Subcellular localization defines modification and production of Δ9-tetrahydrocannabinolic acid synthase in transiently transformed Nicotiana benthamiana
Through heterologous expression of the tetrahydrocannabinolic acid synthase (THCAS) coding sequence from Cannabis sativa L. in Nicotiana benthamiana, we evaluated a transient plant-based expression system for the production of enzymes involved in cannabinoid biosynthesis.
Thcas was modularized according to the GoldenBraid grammar and its expression tested upon alternative subcellular localization of the encoded catalyst with and without fusion to a fluorescent protein. THCAS was detected only when ER targeting was used; cytosolic and plastidal localization resulted in no detectable protein. Moreover, THCAS seems to be glycosylated in N. benthamiana, suggesting that this modification might have an influence on the stability of the protein. Activity assays with cannabigerolic acid as a substrate showed that the recombinant enzyme produced not only THCA (123 ± 12 fkat g FW −1 activity towards THCA production) but also cannabichromenic acid (CBCA; 31 ± 2.6 fkat g FW −1 activity towards CBCA production).

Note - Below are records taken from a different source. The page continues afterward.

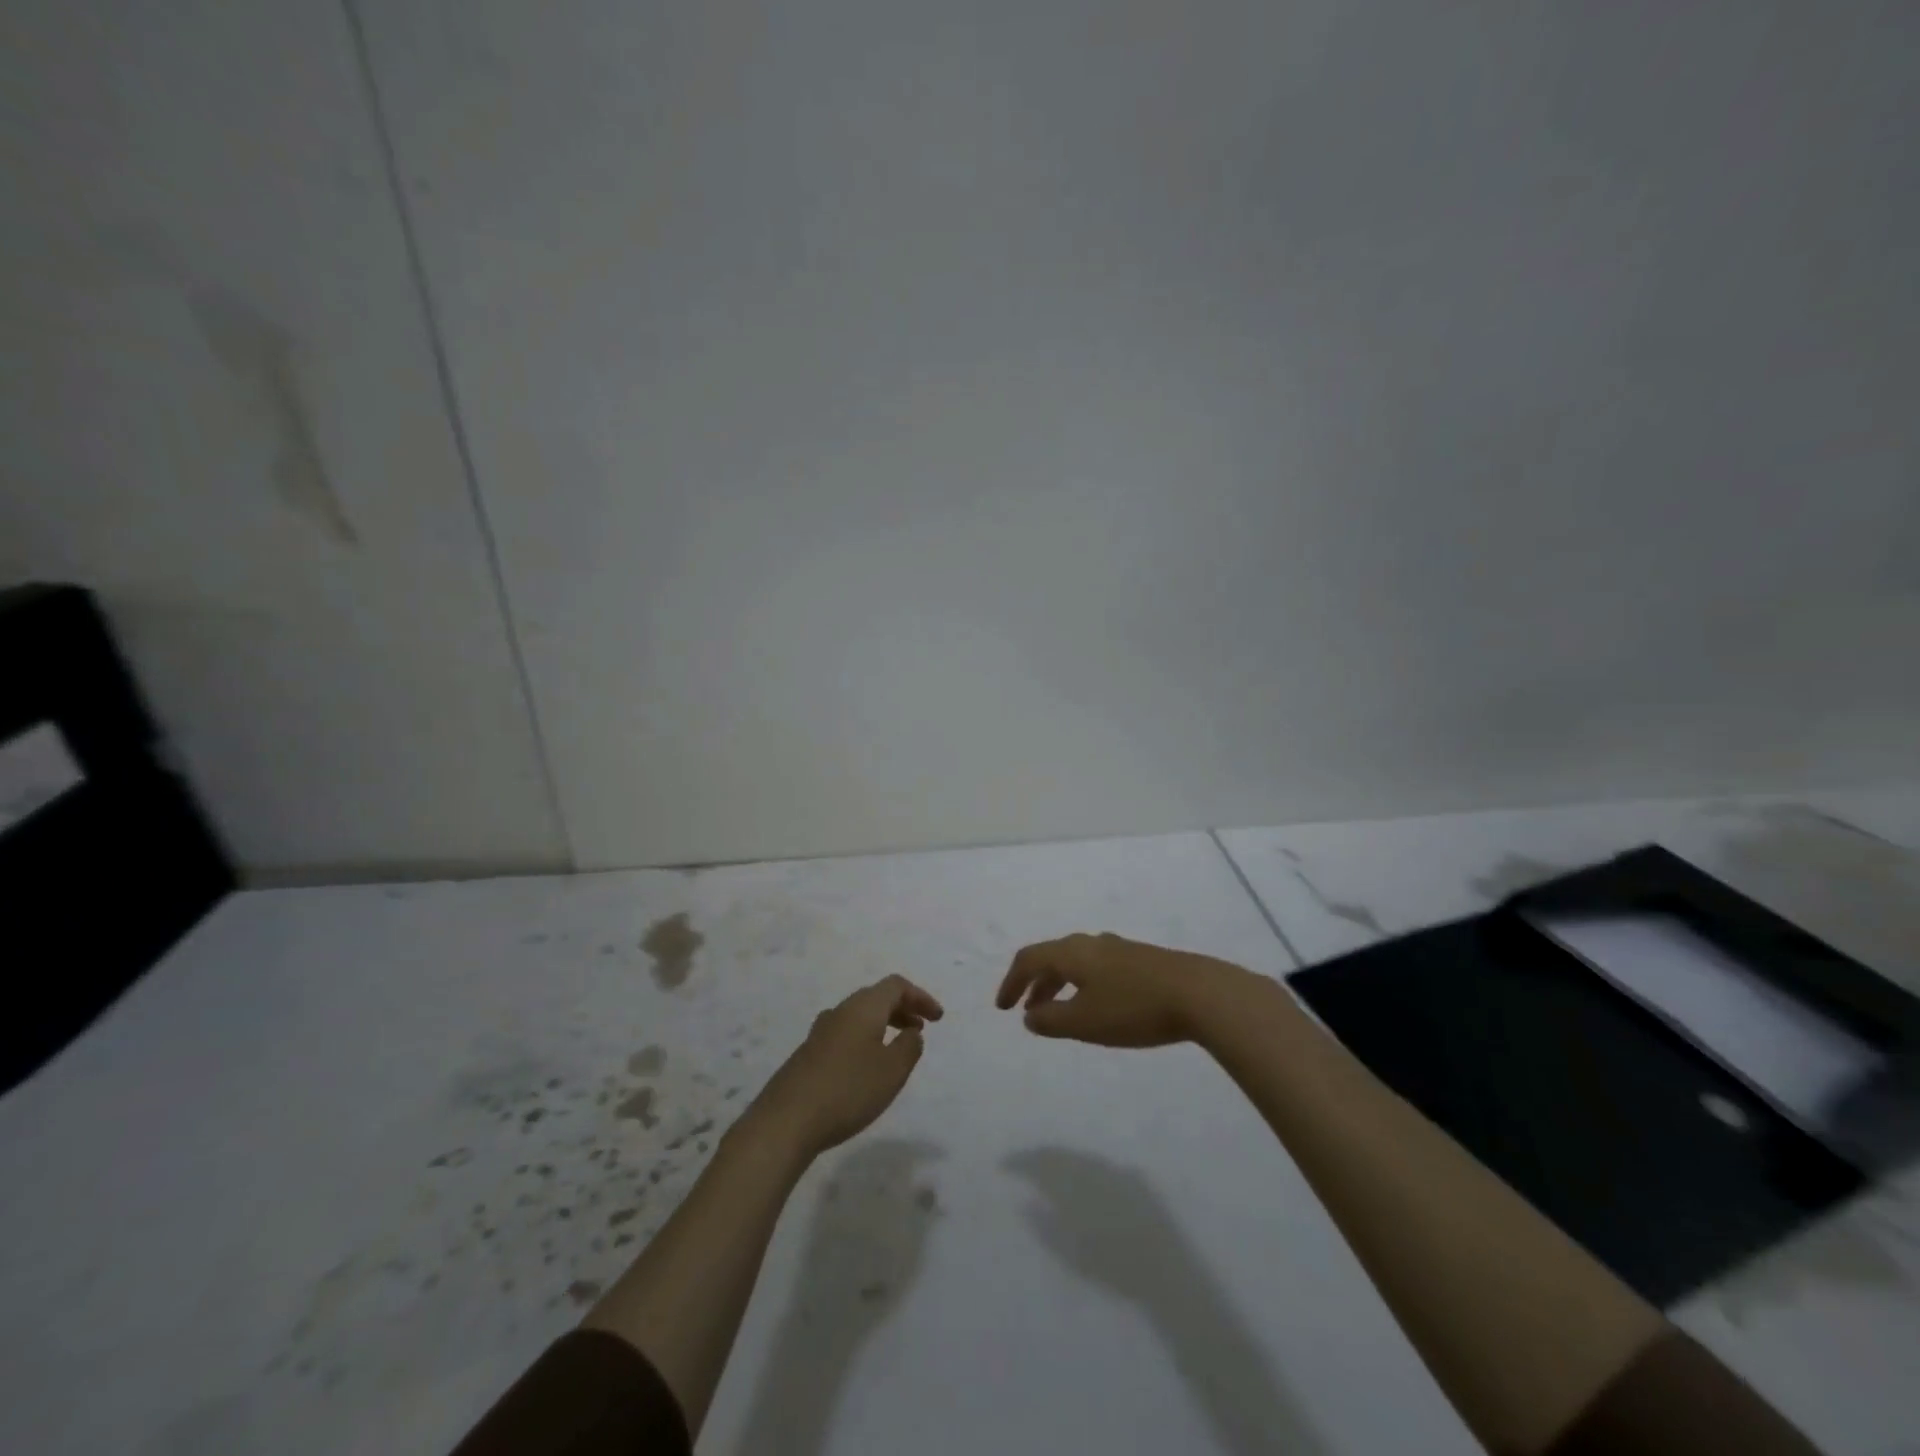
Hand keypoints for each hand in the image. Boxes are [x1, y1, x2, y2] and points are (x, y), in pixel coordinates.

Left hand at [744, 975, 943, 1157]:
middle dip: (902, 1008)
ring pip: (859, 1015)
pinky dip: (865, 1038)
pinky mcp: (808, 1053)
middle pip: (876, 997)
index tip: (937, 1017)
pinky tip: (866, 1065)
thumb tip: (912, 1032)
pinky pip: (845, 1033)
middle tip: (921, 1028)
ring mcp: (820, 1031)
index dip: (920, 997)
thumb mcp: (892, 1071)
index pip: (896, 986)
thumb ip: (909, 1047)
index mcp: (863, 1007)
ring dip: (883, 1024)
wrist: (786, 1121)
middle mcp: (841, 1011)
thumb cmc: (848, 1090)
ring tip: (897, 1047)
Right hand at [995, 933, 1251, 1046]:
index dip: (1011, 982)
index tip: (1003, 1008)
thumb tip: (1029, 1015)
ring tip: (1059, 1011)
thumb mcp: (1085, 1022)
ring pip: (1077, 962)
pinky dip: (1083, 985)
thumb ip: (1051, 1020)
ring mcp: (1119, 949)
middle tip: (1027, 1011)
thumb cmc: (1134, 1008)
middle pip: (1052, 957)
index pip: (1029, 959)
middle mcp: (1091, 944)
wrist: (1199, 993)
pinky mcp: (1141, 960)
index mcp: (1072, 953)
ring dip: (1060, 984)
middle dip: (1035, 983)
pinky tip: (1097, 1005)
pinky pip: (1098, 968)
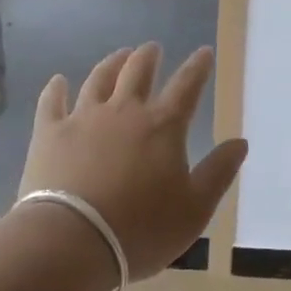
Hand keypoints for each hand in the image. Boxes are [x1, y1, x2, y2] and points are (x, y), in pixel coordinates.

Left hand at [17, 44, 247, 279]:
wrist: (71, 242)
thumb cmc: (141, 229)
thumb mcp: (195, 209)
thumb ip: (219, 172)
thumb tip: (240, 141)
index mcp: (163, 126)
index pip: (186, 85)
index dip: (197, 67)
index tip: (204, 52)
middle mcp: (124, 111)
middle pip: (138, 71)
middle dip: (149, 56)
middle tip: (152, 48)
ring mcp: (83, 118)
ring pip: (99, 79)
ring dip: (112, 63)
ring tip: (119, 55)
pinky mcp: (49, 133)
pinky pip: (52, 102)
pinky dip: (55, 89)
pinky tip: (58, 81)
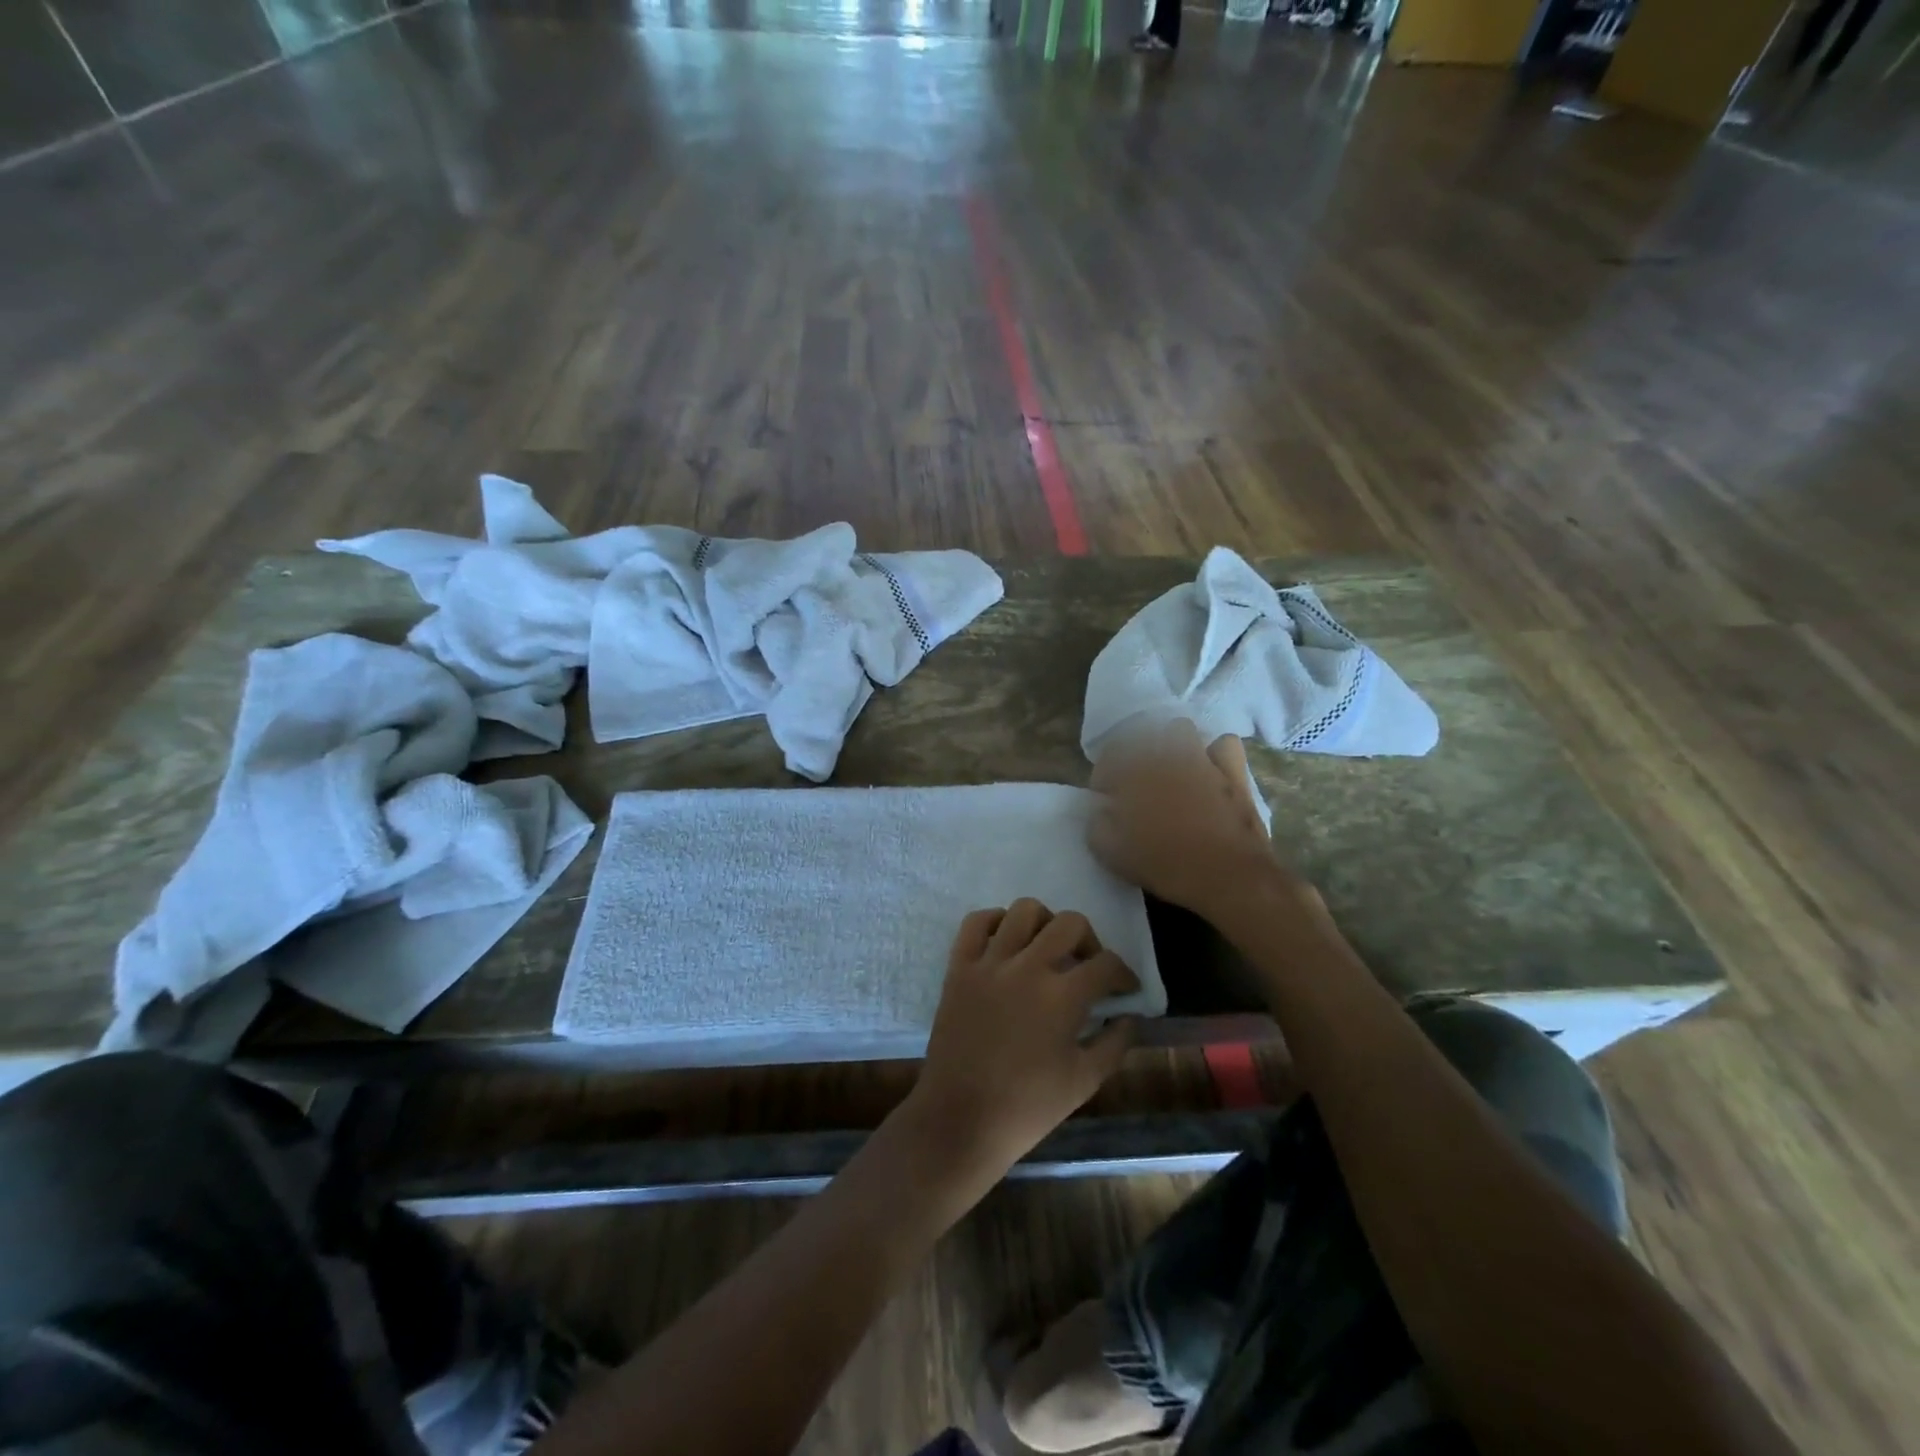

Nicotiana benthamiana is a suitable host for the generation of cannabinoid producing enzymes. To attain whole pathway integration, careful analysis of subcellular localization is necessary.
KeywordsCannabinoids Cannabis sativa L. Modular cloning Plant metabolic engineering Tetrahydrocannabinolic acid synthase (THCAS) Tobacco
Supplementary Fig. 1—Localization of THCAS fused with YFP and targeted to the apoplast (er), chloroplast (cp) or without a targeting signal. Plants solely producing YFP served as a positive control.